Q: What impact do threats have on the daily life of you and your colleagues? A: We must strengthen the strategies of community protection, particularly of young women and leaders. We have to work more and faster. One of our leaders started a new mothers’ organisation against forced disappearances in September 2009 when her youngest son was killed in Cartagena.

In some parts of Cartagena, more than five young men and women are killed every week.

I continue my work as a lawyer at the international level in the Inter-American Commission on Human Rights as a chair of the gender justice agenda, and to demand answers from the [Colombian] state about the intellectual actors behind [the violence], and how it will protect IDP women, particularly the women of the Displaced Women’s League. On Feb. 18, we demanded a meeting with the foreign minister, the minister of justice, and with the attorney-general of Colombia.

Q: What can you do about the threats of the Águilas Negras? A: We have three denunciations filed in the office of the attorney-general, but none have been answered.
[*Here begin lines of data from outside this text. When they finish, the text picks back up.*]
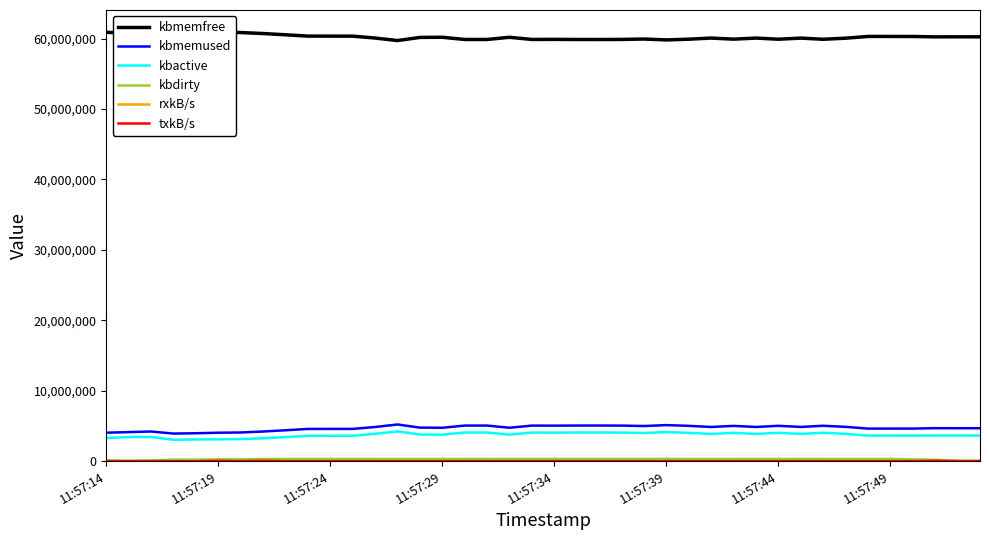

What is the sum of all kbmemfree values?

2409241236.0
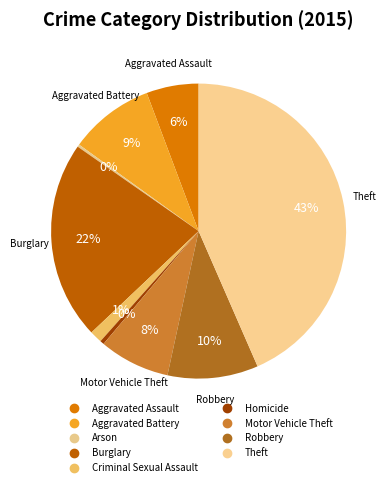

Is the sum of Motor Vehicle Theft and Burglary greater than half?

No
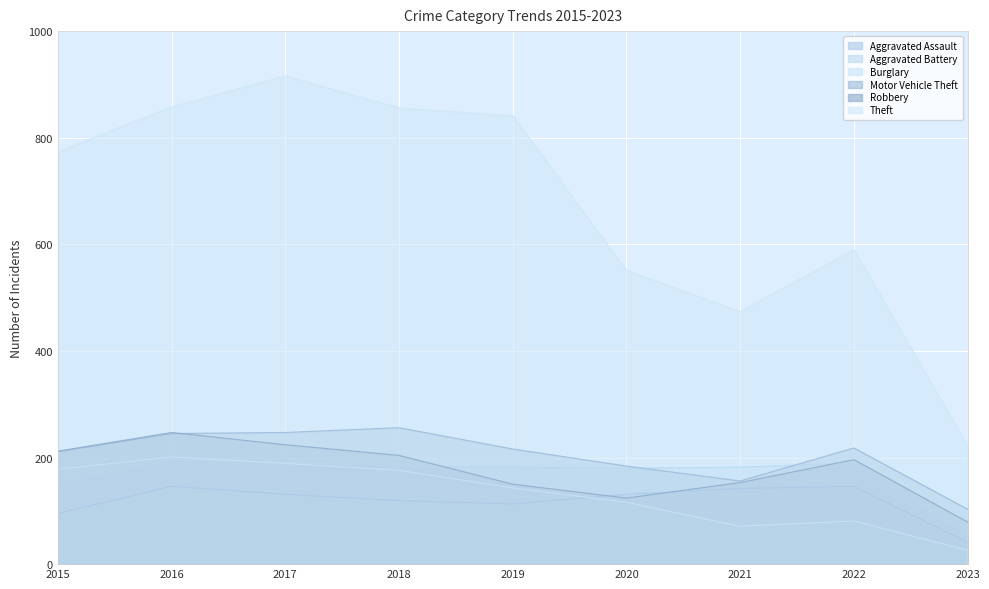

True or false: Theft and Motor Vehicle Theft cross at least once.

False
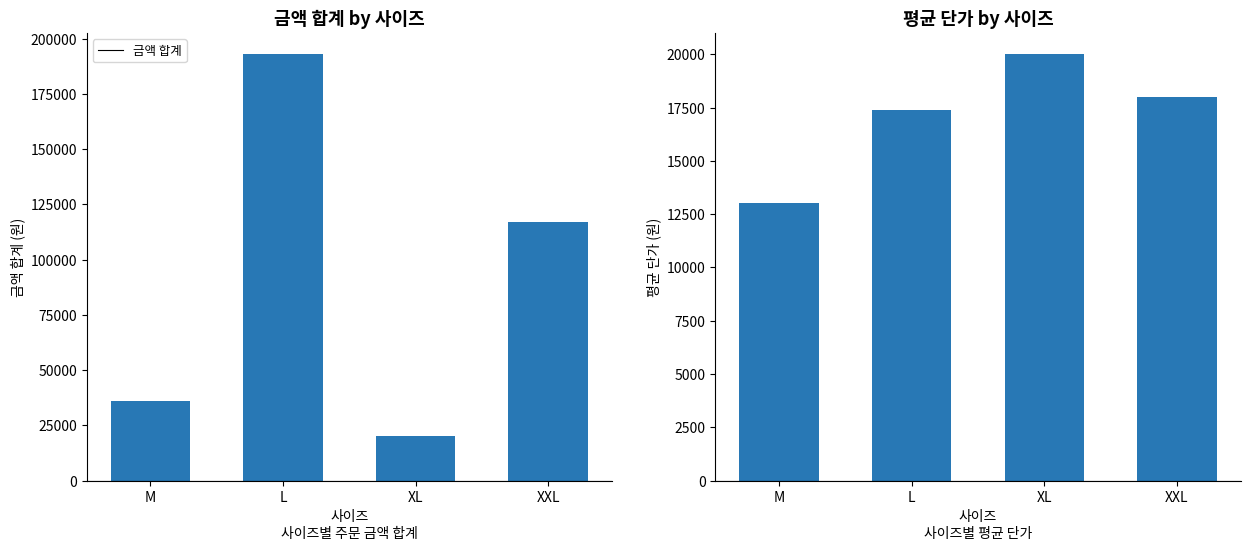

Read the 금액 합계 value at M, to the nearest 100.

36000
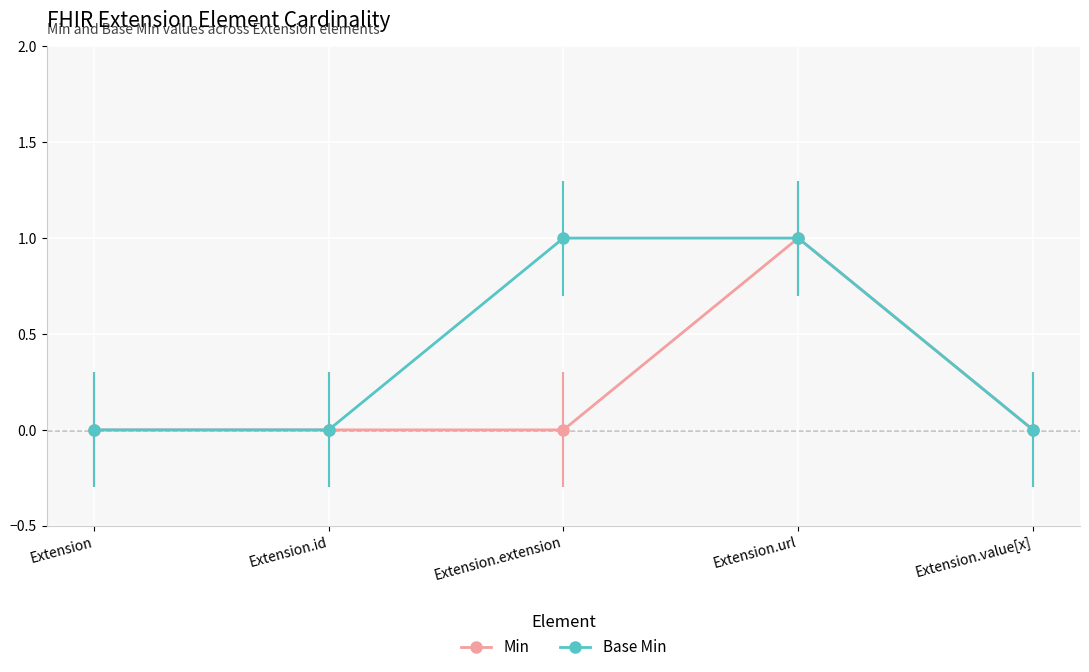

True or false: Base Min has a value of 0 at Extension.value[x].

True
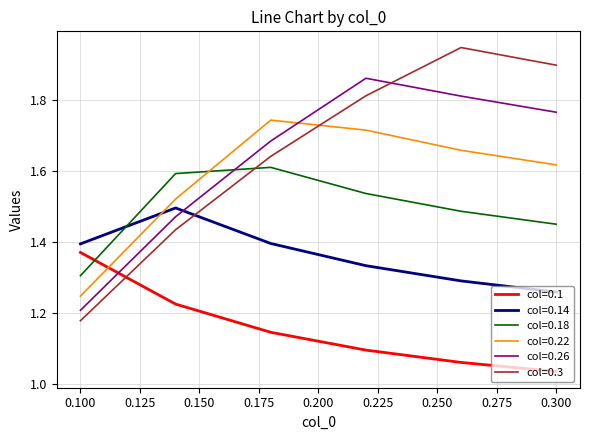

True or false: col=0.26 and col=0.1 intersect in this chart.

True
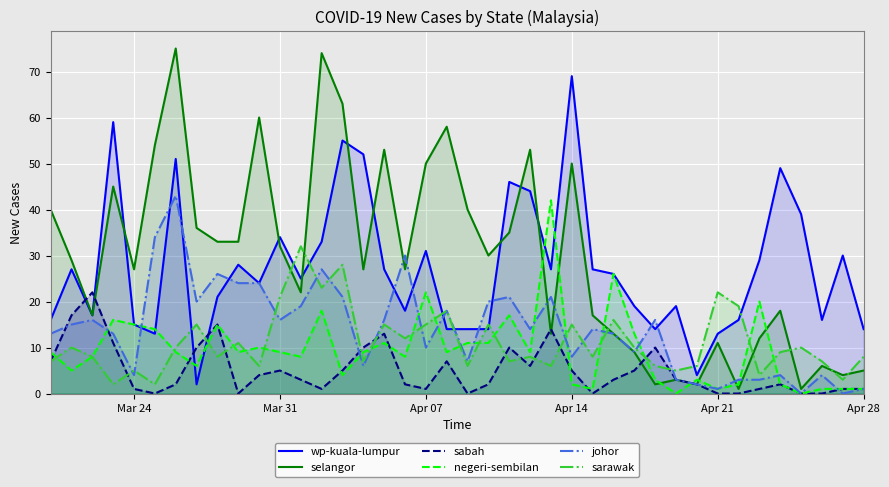

What is the greatest value displayed?

75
We are demanding the disbanding of the paramilitary structures, severing the connection between paramilitaries and some security sectors, for example, the police and armed forces. [We are demanding an end to] the impunity for state crimes, and crimes against IDP women leaders in Colombia.

Q: What do the displaced women you are working with urgently need? A: The international community, the U.N., the Special Rapporteur on Violence against Women of the U.N. system, U.N. Women, the CSW have to demand answers from the Colombian government, from President [Juan Manuel] Santos, related to these continuous threats against women’s rights defenders, particularly at the grassroots level like the Displaced Women’s League.

Impunity and violence against women is a huge roadblock to peace. We denounce the militarisation of our lives in the name of the war on drugs, the war on terrorism, the war on everything that threatens capitalism and their financial world.

We demand the legalisation of coca and respect of the indigenous ancestral culture. We demand social and political responsibility of the United States and the European Union for the crimes committed in Colombia in the name of war on drugs.